If ever there was an example of science imitating life, the codification of instinctive behavior, it is the pharmacology of black-white relations in America. With a critical eye we can view this relationship as an intergenerational clinical trial where the treatment group receives the medicine and the control group imbibes the placebo. In this observation, however, the medicine is a historic process whose outcome is wealth. The assets of interest here are not those of the wealthy but rather the homes of middle class Americans; a modicum of wealth which still determines household net worth in the country. Household net worth is, in turn, inversely related to social pathologies, such as crime and family dysfunction. It is within the context of clinical trials that the large difference in median wealth, favoring whites over blacks by a 10:1 ratio, can best be understood.
From land grants in the 17th century to suburban tract homes in the 20th century, average white Americans have availed themselves of real property wealth provided by the government, a powerful treatment by any standard. American blacks have, in contrast largely received the placebo, no property when they were property, scarcely any thereafter, and much abuse, as the continuous and cumulative historical record demonstrates
The positive economic and social benefits of land grants and homeownership are clear for white Americans. For this reason it is all the more disturbing that this remedy is not effectively and universally applied in America today. Having conferred historical competitive advantages to white Americans we cannot simply declare laissez-faire the color-blind measure of race relations.
The need exists for an inter-generational housing initiative to supply each new generation of Americans (all Americans) with the urban, suburban, and ex-urban, environmentally friendly, starter homes they require. With the advent of inexpensive, aesthetically attractive, pre-fabrication housing technology this initiative is as feasible as the Levittown-like developments that placed 11 million American families into homes after World War II. Per unit costs for sizable developments would be less than $50,000. This is the centerpiece of successful domestic governance.

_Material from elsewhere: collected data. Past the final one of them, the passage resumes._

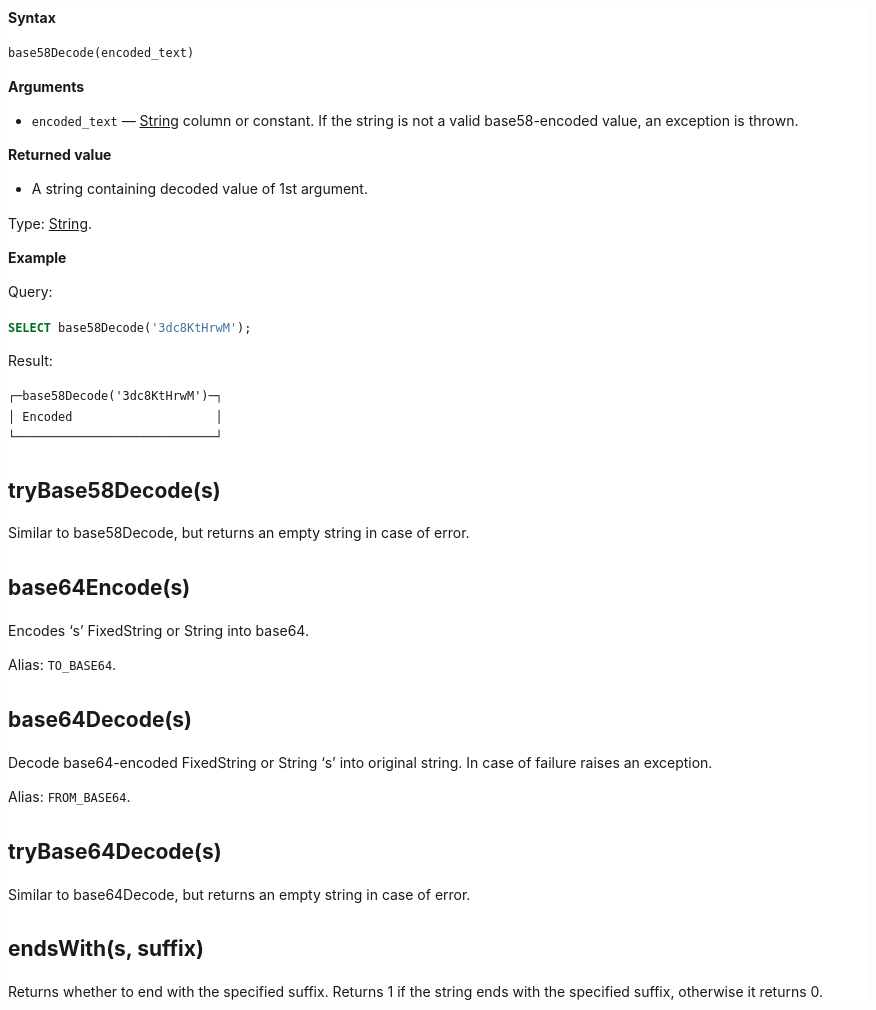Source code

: **Syntax**

```sql
base58Decode(encoded_text)
```

**Arguments**

- `encoded_text` — [String](../../sql-reference/data-types/string.md) column or constant. If the string is not a valid base58-encoded value, an exception is thrown.

**Returned value**

-   A string containing decoded value of 1st argument.

Type: [String](../../sql-reference/data-types/string.md).

**Example**

Query:

``` sql
SELECT base58Decode('3dc8KtHrwM');
```

Result:
```text
┌─base58Decode('3dc8KtHrwM')─┐
│ Encoded                    │
└────────────────────────────┘
```

## tryBase58Decode(s)

Similar to base58Decode, but returns an empty string in case of error.

## base64Encode(s)

Encodes ‘s’ FixedString or String into base64.

Alias: `TO_BASE64`.

## base64Decode(s)

Decode base64-encoded FixedString or String ‘s’ into original string. In case of failure raises an exception.

Alias: `FROM_BASE64`.

## tryBase64Decode(s)

Similar to base64Decode, but returns an empty string in case of error.

## endsWith(s, suffix)

Returns whether to end with the specified suffix. Returns 1 if the string ends with the specified suffix, otherwise it returns 0.
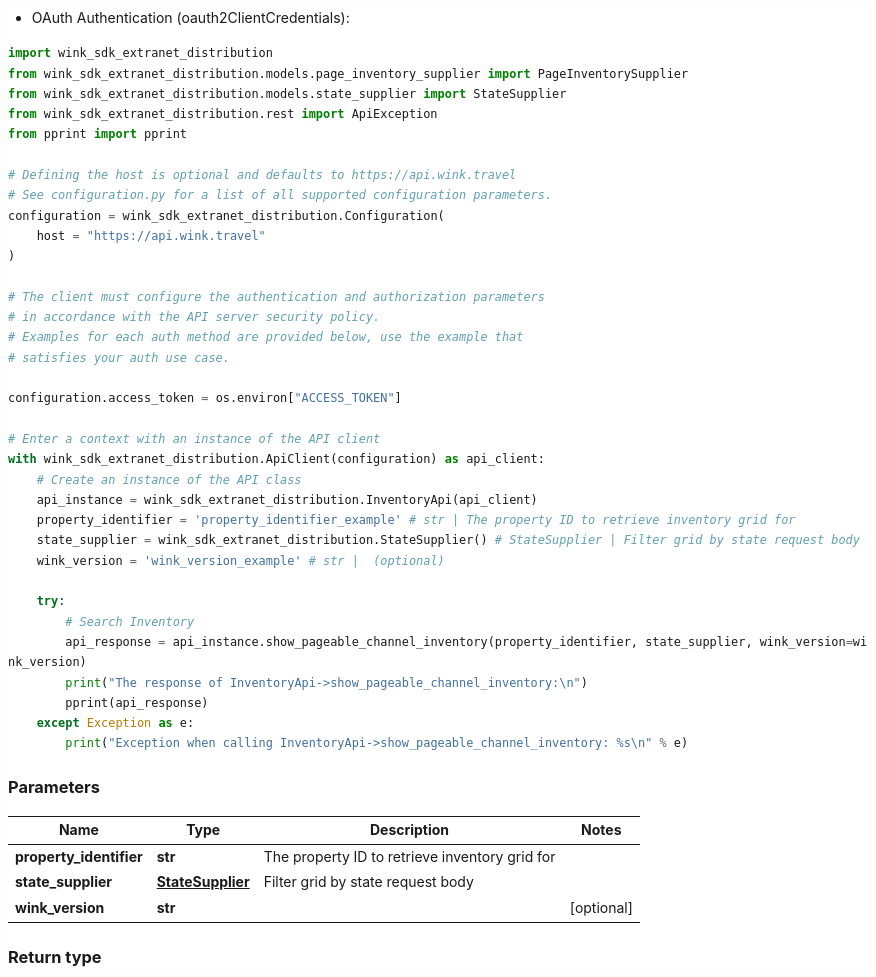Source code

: * OAuth Authentication (oauth2ClientCredentials):

```python
import wink_sdk_extranet_distribution
from wink_sdk_extranet_distribution.models.page_inventory_supplier import PageInventorySupplier
from wink_sdk_extranet_distribution.models.state_supplier import StateSupplier
from wink_sdk_extranet_distribution.rest import ApiException
from pprint import pprint

# Defining the host is optional and defaults to https://api.wink.travel
# See configuration.py for a list of all supported configuration parameters.
configuration = wink_sdk_extranet_distribution.Configuration(
    host = "https://api.wink.travel"
)

# The client must configure the authentication and authorization parameters
# in accordance with the API server security policy.
# Examples for each auth method are provided below, use the example that
# satisfies your auth use case.

configuration.access_token = os.environ["ACCESS_TOKEN"]

# Enter a context with an instance of the API client
with wink_sdk_extranet_distribution.ApiClient(configuration) as api_client:
    # Create an instance of the API class
    api_instance = wink_sdk_extranet_distribution.InventoryApi(api_client)
    property_identifier = 'property_identifier_example' # str | The property ID to retrieve inventory grid for
    state_supplier = wink_sdk_extranet_distribution.StateSupplier() # StateSupplier | Filter grid by state request body
    wink_version = 'wink_version_example' # str |  (optional)

    try:
        # Search Inventory
        api_response = api_instance.show_pageable_channel_inventory(property_identifier, state_supplier, wink_version=wink_version)
        print("The response of InventoryApi->show_pageable_channel_inventory:\n")
        pprint(api_response)
    except Exception as e:
        print("Exception when calling InventoryApi->show_pageable_channel_inventory: %s\n" % e)
```



### Parameters


Name | Type | Description  | Notes
------------- | ------------- | ------------- | -------------
 **property_identifier** | **str**| The property ID to retrieve inventory grid for | 
 **state_supplier** | [**StateSupplier**](StateSupplier.md)| Filter grid by state request body | 
 **wink_version** | **str**|  | [optional] 

### Return type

For the treatment to be fully effective, however, the nation must finally remove those lingering social and marketplace discriminations still blunting the progress of so many black Americans. In short, “average” black Americans require the same supportive infrastructure long enjoyed by their white counterparts, rather than being held to a higher, heroic standard.
Until these matters are addressed Mr. Hitchens your ideas are just smacking at the question.